→ WHAT IS REQUIRED
Copy the lines unchanged, starting with the line that contains "Reading left to right, what" and going on through the line that contains "Reading left to right, extract", with both of those lines included. Omit the pictures from your copy.

→ DATASET ENTRIES
....................
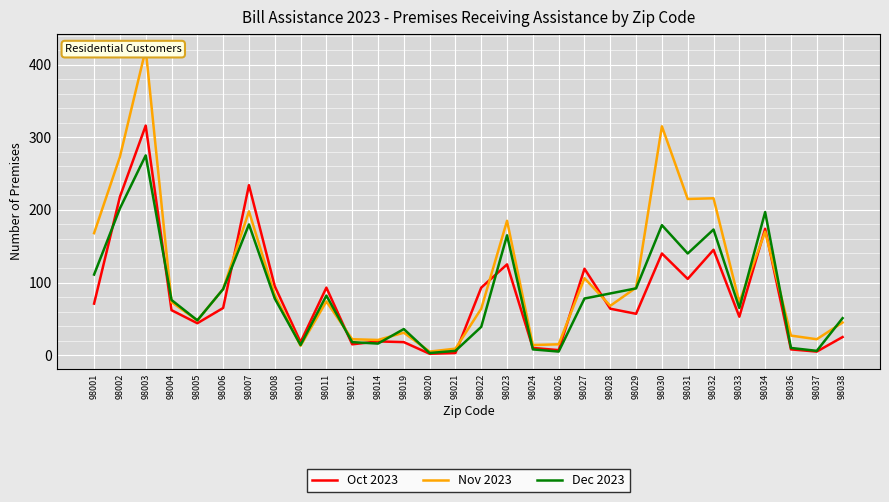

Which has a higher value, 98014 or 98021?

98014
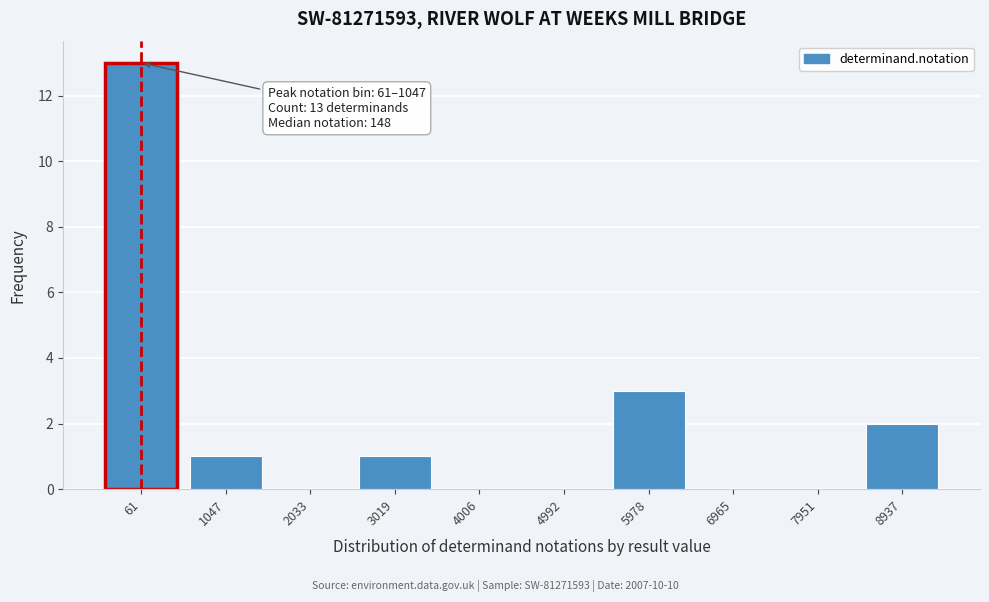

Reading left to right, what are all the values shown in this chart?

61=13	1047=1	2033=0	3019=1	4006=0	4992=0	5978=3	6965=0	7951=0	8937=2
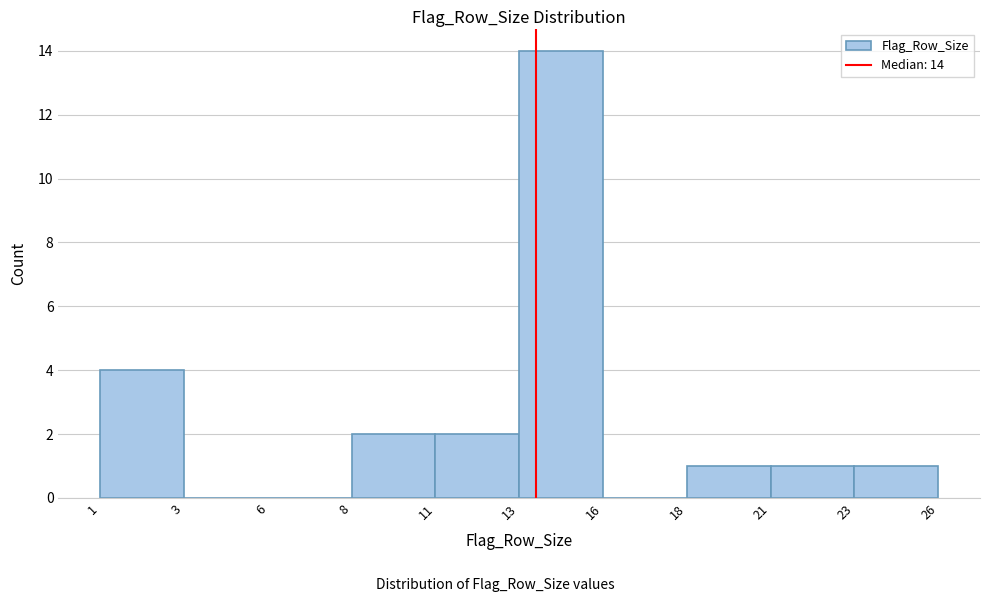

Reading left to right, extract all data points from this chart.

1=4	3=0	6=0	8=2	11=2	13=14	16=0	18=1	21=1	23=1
....................
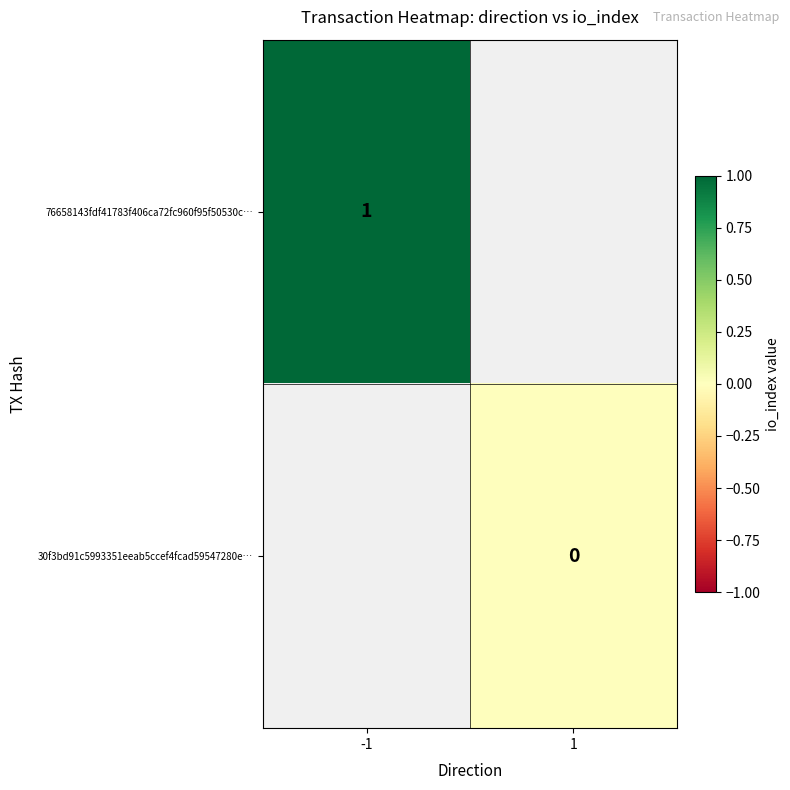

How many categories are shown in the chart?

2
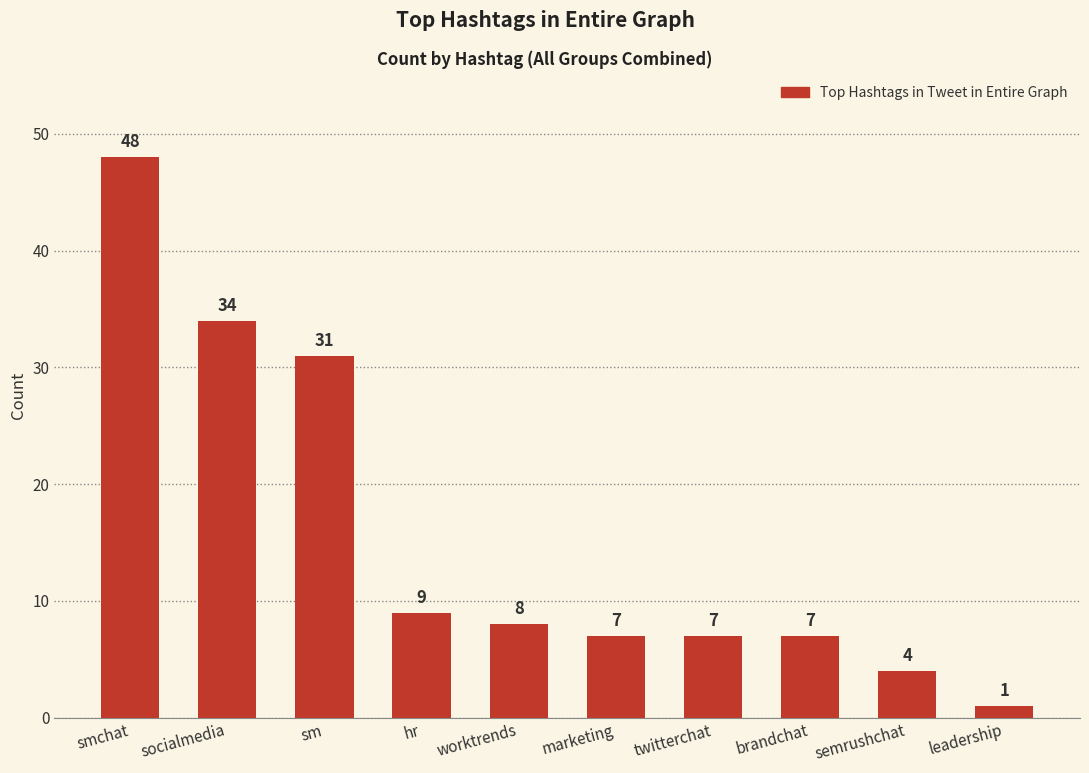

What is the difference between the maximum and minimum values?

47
....................
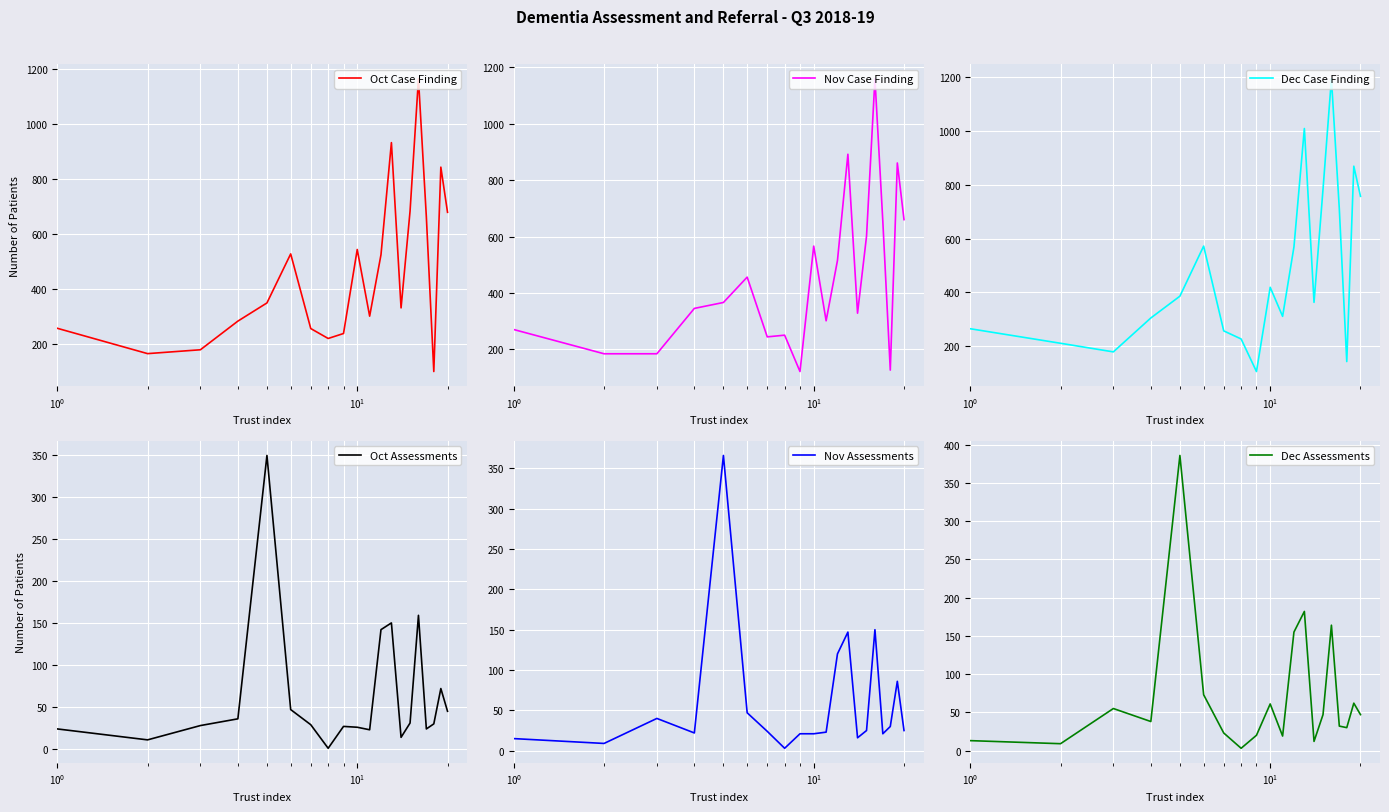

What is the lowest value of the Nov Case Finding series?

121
....................
→ SOLUTION TO THIS EXERCISE
Reading left to right, what are all the values shown in this chart?

61=13	1047=1	2033=0	3019=1	4006=0	4992=0	5978=3	6965=0	7951=0	8937=2

Reading left to right, extract all data points from this chart.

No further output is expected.